ASSIGNMENT ▸ Each line with the string "attach" is to be copied from the records below.

RECORD SET ▸
════

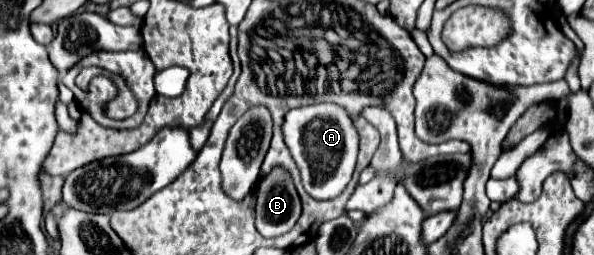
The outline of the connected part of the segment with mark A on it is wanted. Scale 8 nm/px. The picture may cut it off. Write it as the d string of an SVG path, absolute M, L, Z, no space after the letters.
M335 103L297 107L285 113L281 129L285 145L301 173L305 191L315 199L333 199L341 195L351 181L359 151L359 135L349 113Z

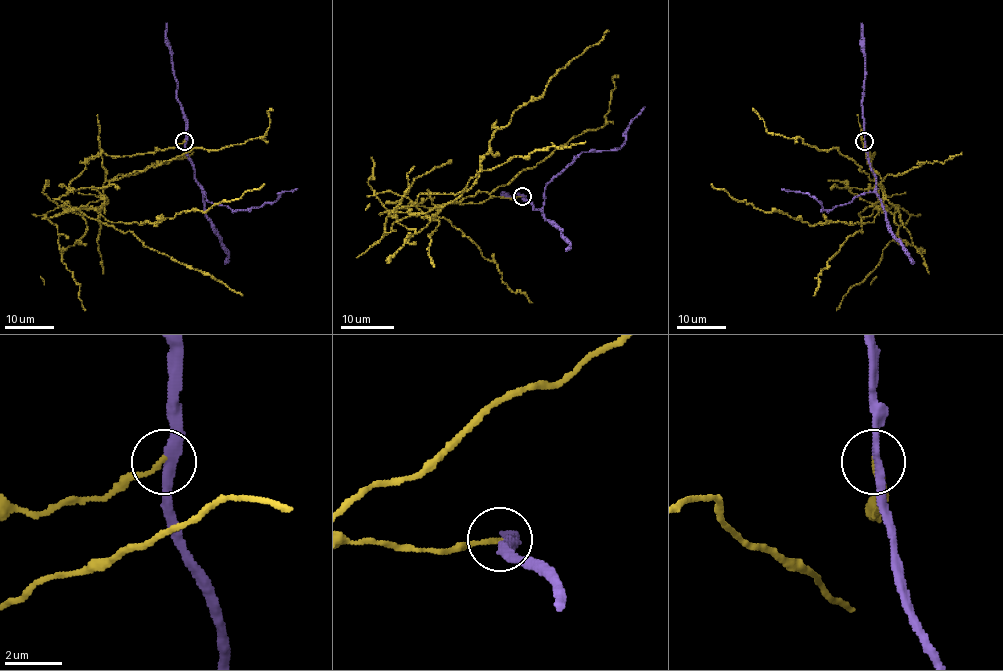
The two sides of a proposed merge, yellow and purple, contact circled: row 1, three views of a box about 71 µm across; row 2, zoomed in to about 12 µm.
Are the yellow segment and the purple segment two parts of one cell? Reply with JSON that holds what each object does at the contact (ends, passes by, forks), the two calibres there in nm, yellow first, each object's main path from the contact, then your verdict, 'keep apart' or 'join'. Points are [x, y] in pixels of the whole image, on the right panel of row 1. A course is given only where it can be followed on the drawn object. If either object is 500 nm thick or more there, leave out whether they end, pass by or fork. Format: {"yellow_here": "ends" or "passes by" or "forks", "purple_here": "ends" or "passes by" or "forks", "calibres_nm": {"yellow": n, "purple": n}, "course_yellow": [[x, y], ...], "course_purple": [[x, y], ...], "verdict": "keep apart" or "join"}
{"yellow_here": "ends", "purple_here": "passes by", "calibres_nm": {"yellow": 150, "purple": 320}, "course_yellow": [[864, 141], [882, 187], [884, 202], [872, 223], [809, 225], [756, 209], [712, 184]], "course_purple": [[864, 141], [875, 181], [872, 192], [858, 195], [851, 202], [824, 210], [822, 203], [813, 197], [781, 188]], "verdict": "keep apart"}

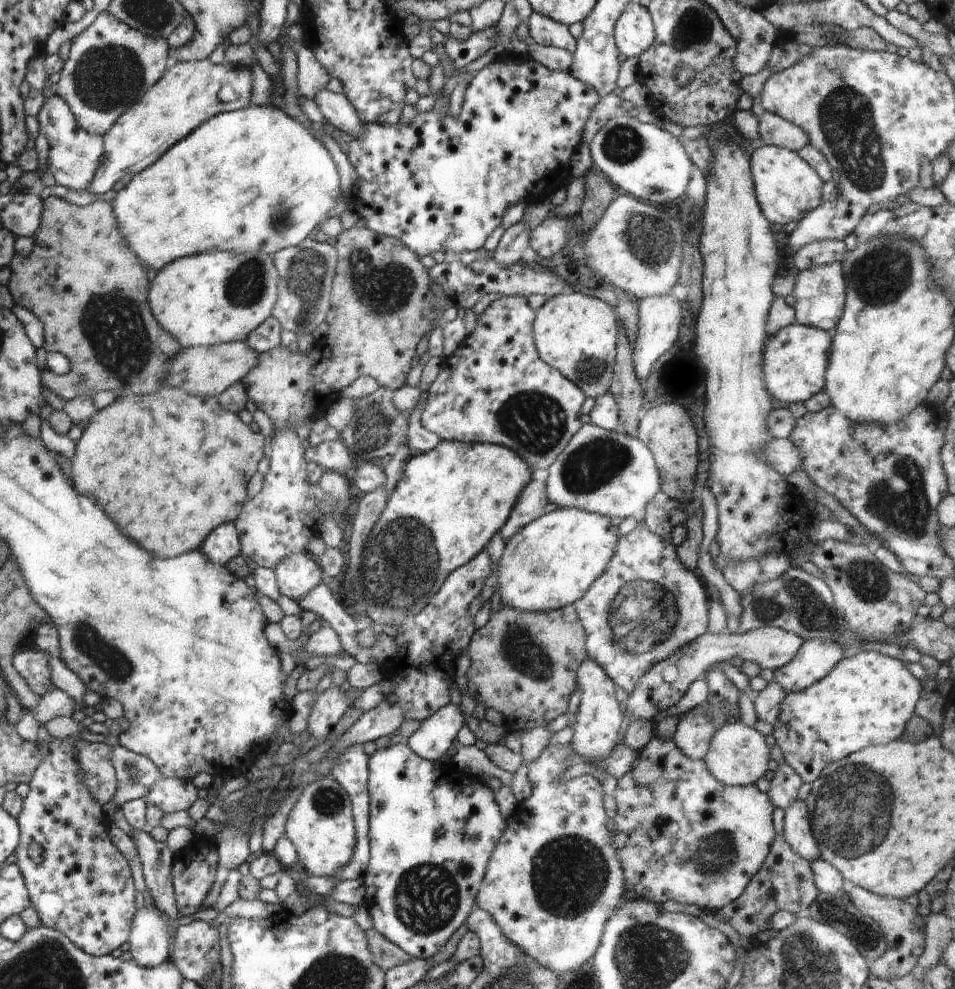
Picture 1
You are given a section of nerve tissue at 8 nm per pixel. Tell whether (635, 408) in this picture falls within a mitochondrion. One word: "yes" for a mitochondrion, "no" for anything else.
no

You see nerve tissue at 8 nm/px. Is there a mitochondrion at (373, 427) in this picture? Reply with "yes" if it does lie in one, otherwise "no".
yes

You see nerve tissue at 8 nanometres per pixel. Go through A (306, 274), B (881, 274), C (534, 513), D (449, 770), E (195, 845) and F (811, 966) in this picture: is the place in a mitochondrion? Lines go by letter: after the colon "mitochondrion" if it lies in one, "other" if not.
A: mitochondrion
B: mitochondrion
C: other
D: other
E: other
F: mitochondrion

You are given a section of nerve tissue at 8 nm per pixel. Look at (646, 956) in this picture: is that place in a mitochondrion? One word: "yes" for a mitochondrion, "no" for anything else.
yes

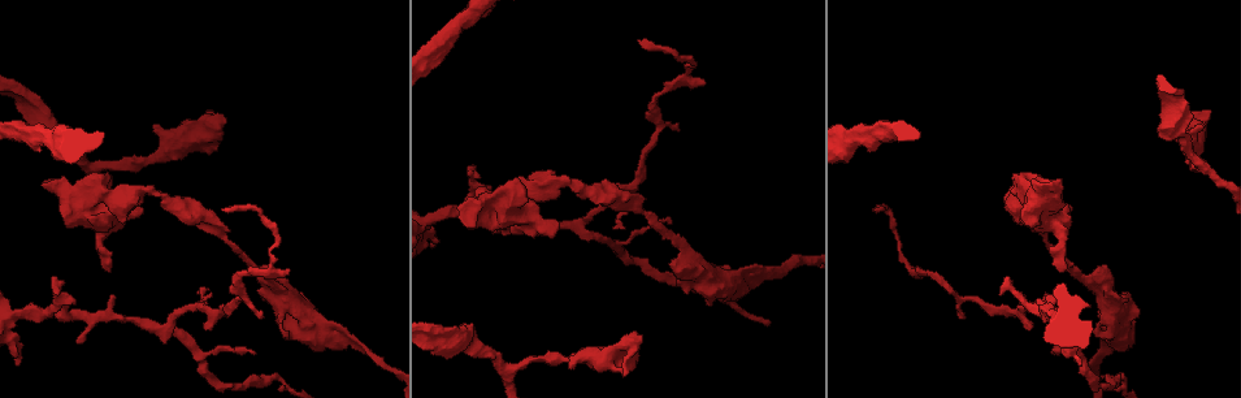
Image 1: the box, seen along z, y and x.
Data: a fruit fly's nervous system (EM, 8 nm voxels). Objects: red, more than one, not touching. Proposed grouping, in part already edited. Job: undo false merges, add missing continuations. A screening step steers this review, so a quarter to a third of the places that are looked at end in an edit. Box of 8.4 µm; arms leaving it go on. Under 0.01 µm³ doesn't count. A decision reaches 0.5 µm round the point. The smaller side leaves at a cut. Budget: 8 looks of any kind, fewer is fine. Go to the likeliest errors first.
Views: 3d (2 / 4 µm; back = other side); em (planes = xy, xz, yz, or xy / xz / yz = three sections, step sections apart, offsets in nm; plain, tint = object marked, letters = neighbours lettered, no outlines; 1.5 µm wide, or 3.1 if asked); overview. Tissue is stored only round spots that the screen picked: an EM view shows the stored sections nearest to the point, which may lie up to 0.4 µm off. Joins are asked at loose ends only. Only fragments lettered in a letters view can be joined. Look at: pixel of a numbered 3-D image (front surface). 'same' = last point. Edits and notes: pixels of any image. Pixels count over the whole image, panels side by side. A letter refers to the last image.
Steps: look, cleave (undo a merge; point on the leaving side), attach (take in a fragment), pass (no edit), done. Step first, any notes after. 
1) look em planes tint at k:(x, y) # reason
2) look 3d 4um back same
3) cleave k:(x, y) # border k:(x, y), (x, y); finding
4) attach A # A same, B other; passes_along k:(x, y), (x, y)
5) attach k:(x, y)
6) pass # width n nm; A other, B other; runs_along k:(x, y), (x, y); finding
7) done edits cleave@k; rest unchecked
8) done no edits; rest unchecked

look em planes letters at 1:(1043, 314)

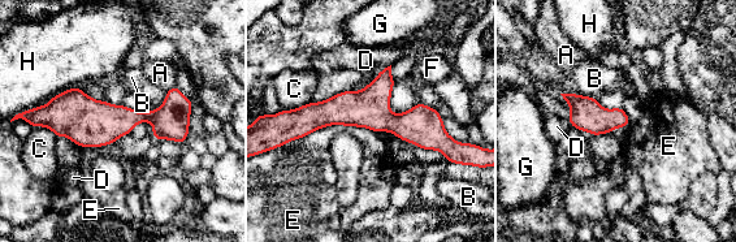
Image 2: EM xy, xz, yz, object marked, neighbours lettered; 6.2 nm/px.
pass # A other, B other, C other, D other, E other, F other, G other, H other; runs_along 2:(182, 111), (169, 117), (29, 117); all the same neuron

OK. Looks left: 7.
look 3d 4um at 1:(252, 352) # tapers out

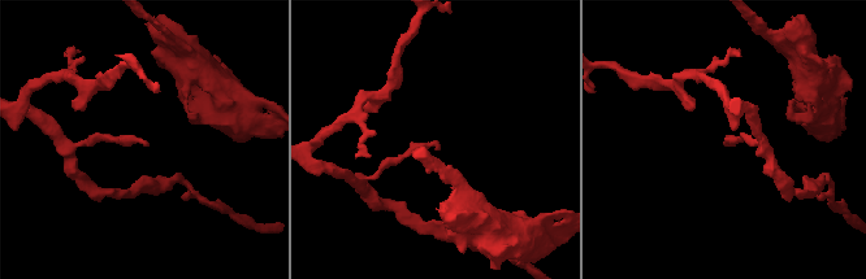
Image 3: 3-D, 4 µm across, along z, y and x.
look em yz step 4 letters at 3:(147, 145) # need the tissue

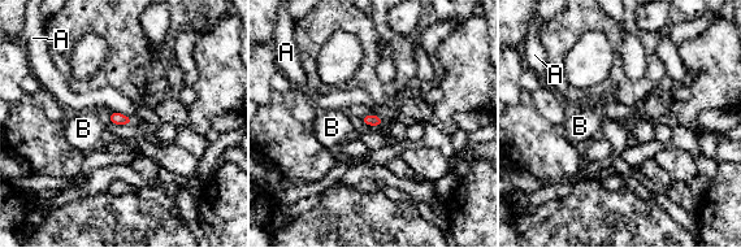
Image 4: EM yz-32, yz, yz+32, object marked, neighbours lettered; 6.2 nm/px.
look em planes letters same

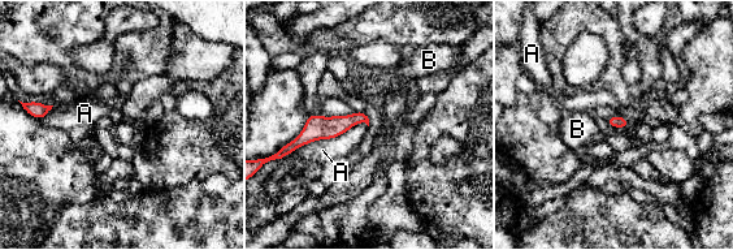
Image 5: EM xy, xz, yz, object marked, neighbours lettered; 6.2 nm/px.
pass # longest_contact A 550 nm; A other, B other; runs_along 5:(364, 119), (316, 128), (295, 145); none of them fits

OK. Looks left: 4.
look em xz step 8 tint at 1:(150, 161)

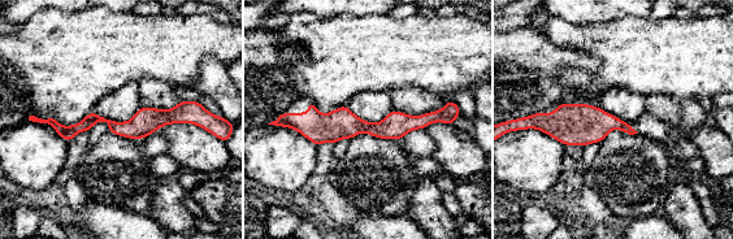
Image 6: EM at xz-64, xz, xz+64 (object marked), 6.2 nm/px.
look em planes letters same

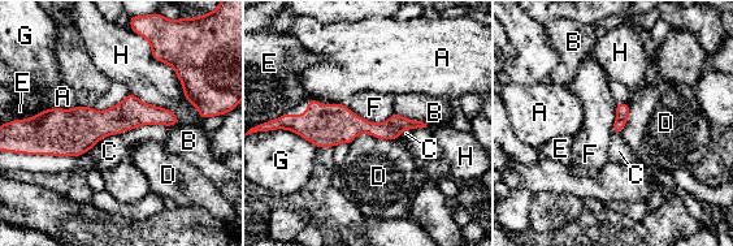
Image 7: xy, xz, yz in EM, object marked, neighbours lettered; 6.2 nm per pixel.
pass # A other, B other, C other, D other, E other, F other, G other, H other; runs_along 7:(40, 119), (174, 121); all the same neuron

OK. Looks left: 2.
done no edits; rest unchecked

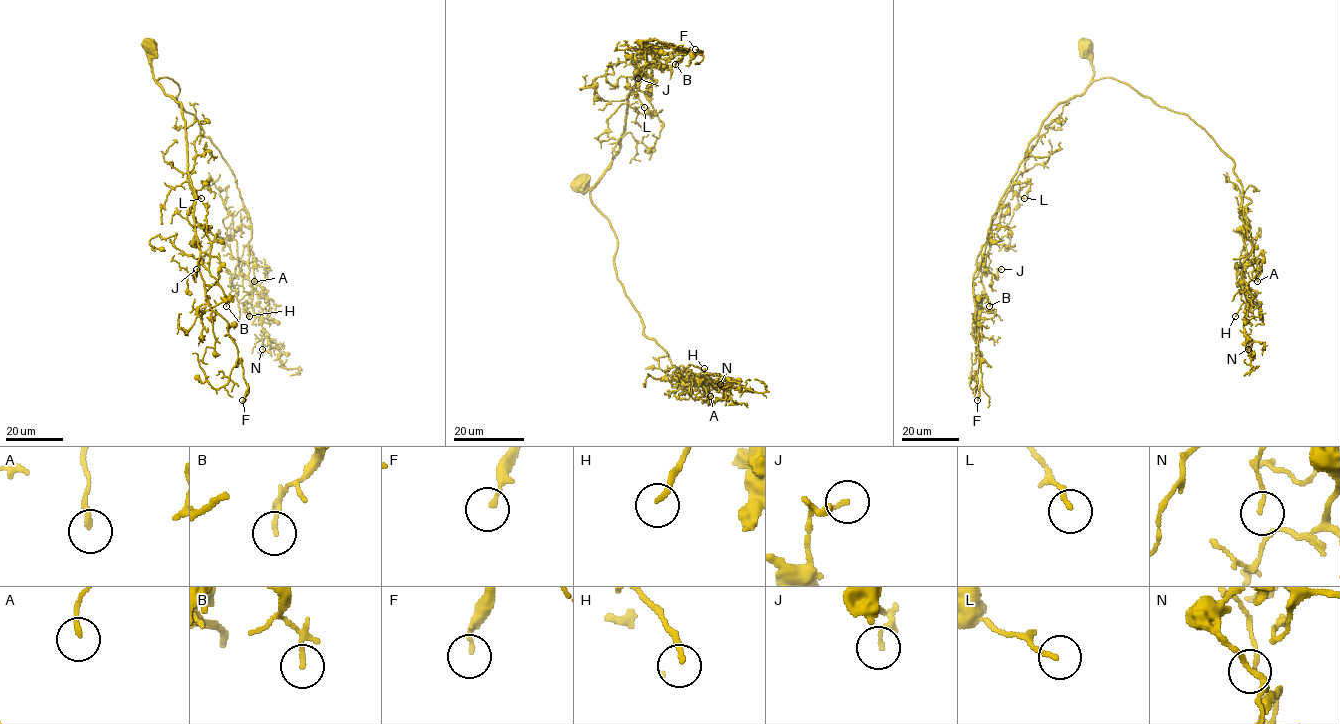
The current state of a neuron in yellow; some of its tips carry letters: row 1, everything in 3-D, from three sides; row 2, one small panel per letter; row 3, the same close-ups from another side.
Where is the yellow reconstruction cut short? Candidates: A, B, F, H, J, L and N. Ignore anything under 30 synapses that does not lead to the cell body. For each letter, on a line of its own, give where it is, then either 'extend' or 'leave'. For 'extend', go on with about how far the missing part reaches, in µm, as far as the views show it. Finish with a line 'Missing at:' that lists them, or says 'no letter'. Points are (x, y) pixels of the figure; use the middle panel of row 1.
A: (710, 396) | leave
B: (675, 64) | leave
F: (695, 49) | leave
H: (704, 368) | leave
J: (638, 78) | leave
L: (644, 107) | leave
N: (720, 384) | leave
Missing at: no letter

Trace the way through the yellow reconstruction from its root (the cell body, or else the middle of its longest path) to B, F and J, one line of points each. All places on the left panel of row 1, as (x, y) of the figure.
B: (148, 43), (152, 77), (181, 104), (197, 244), (209, 256), (209, 274), (232, 296), (226, 306)
F: (148, 43), (152, 77), (181, 104), (199, 270), (208, 304), (227, 322), (237, 349), (248, 388), (242, 400)
J: (148, 43), (152, 77), (181, 104), (185, 121), (200, 251), (196, 269)

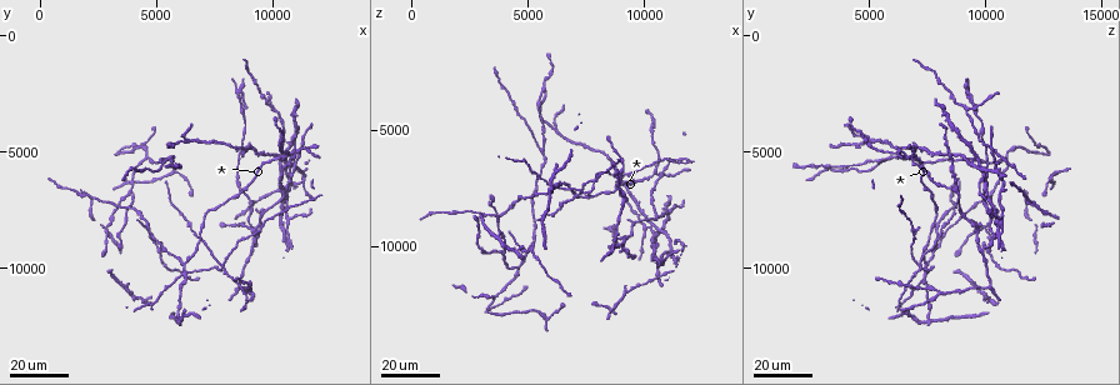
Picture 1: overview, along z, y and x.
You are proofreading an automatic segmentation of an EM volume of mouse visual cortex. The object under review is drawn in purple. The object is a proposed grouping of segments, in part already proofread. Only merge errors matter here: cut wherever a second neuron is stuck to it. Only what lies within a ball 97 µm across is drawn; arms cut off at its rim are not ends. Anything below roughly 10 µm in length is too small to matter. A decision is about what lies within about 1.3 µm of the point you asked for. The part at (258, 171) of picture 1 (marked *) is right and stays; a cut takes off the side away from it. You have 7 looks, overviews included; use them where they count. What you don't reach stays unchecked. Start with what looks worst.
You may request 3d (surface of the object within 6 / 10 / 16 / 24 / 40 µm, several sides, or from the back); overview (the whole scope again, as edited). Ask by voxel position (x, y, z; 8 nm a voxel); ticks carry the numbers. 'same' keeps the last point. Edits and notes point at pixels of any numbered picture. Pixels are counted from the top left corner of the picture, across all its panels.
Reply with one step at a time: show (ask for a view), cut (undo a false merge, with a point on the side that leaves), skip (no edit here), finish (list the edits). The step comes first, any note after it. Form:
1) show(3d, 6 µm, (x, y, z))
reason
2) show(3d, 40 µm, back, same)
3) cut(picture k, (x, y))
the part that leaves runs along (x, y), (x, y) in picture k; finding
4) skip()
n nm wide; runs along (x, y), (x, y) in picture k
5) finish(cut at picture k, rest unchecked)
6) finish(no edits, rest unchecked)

show(3d, 24 µm, (3900, 6700, 10300))
two arms in line, one across

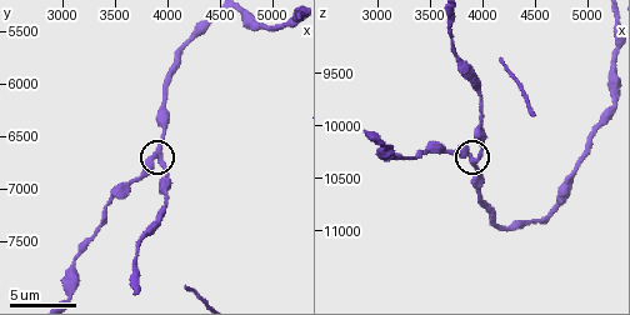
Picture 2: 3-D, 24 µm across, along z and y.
show(3d, 6 µm, (3880, 6660, 10340))

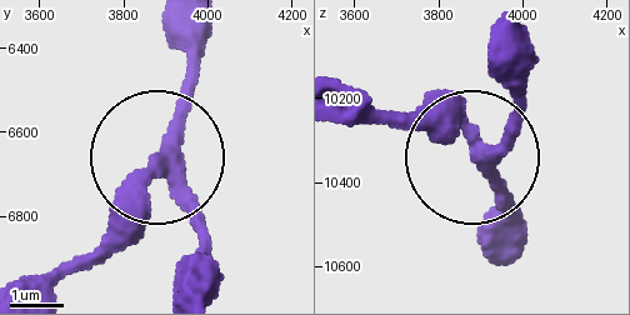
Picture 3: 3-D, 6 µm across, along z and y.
skip()
280 nm wide; one neuron here

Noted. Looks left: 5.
show(3d, 16 µm, (6100, 4500, 5000))

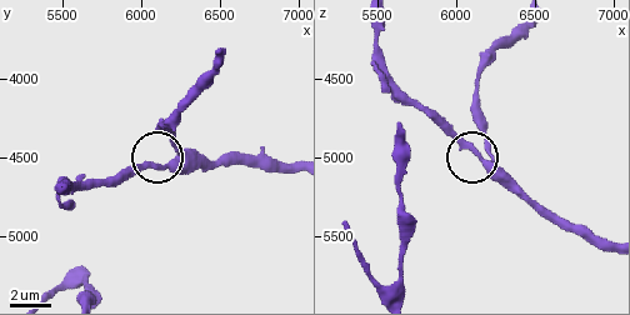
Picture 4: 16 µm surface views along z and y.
show(3d, 10 µm, same)

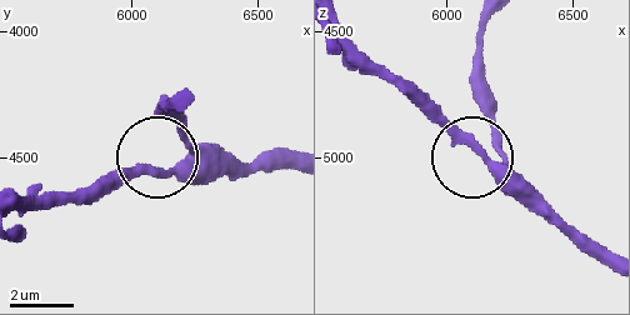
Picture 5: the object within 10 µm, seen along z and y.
show(3d, 10 µm, back, (6230, 4460, 5020))

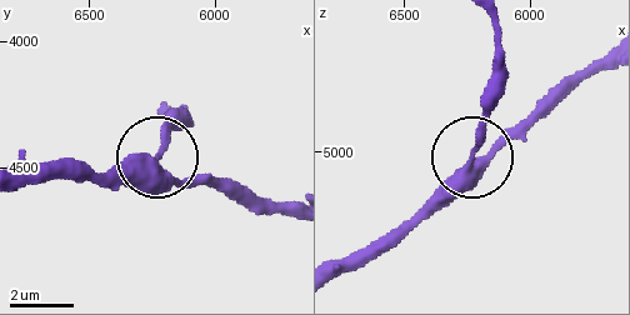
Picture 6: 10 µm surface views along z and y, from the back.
skip()
310 nm wide; runs along (341, 274), (365, 260), (461, 163), (486, 101) in picture 6; continuous, no second neuron

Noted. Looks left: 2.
show(3d, 24 µm, (5900, 5900, 13200))
side arm on a straight run

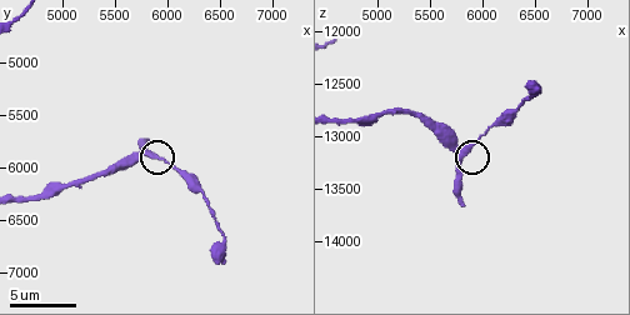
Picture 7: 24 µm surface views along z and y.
show(3d, 10 µm, (5860, 5860, 13100))
closer look

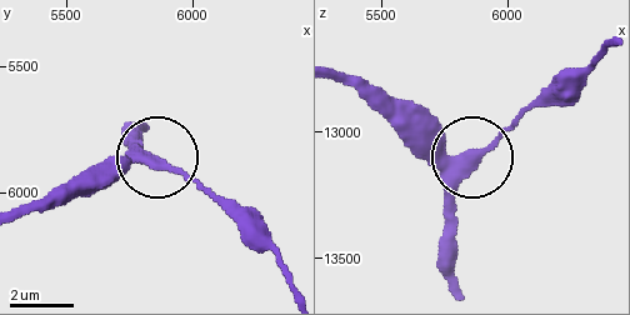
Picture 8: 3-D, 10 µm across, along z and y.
skip()
runs along (26, 213), (108, 184), (148, 154), (225, 208) in picture 8; all the same neuron

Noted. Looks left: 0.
finish(no edits, rest unchecked)

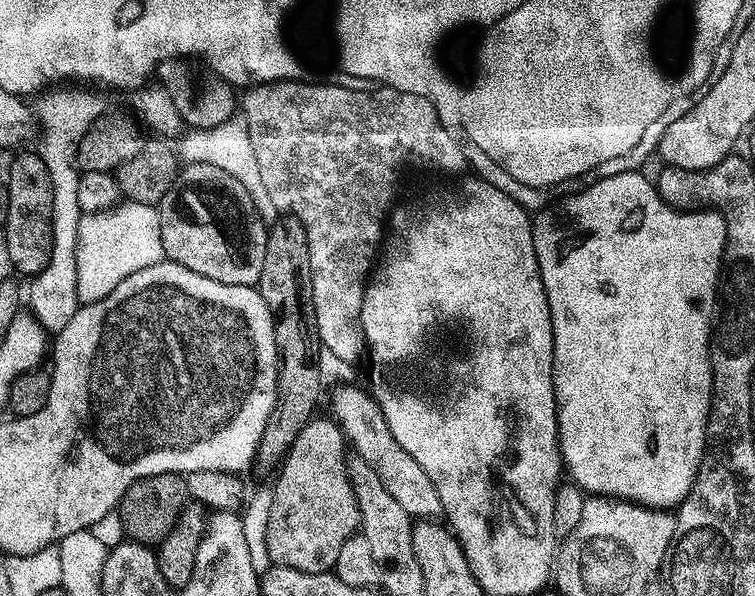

════

RESPONSE FOR THIS EXERCISE ▸
Steps: look, cleave (undo a merge; point on the leaving side), attach (take in a fragment), pass (no edit), done. Step first, any notes after. 
4) attach A # A same, B other; passes_along k:(x, y), (x, y)
5) attach k:(x, y)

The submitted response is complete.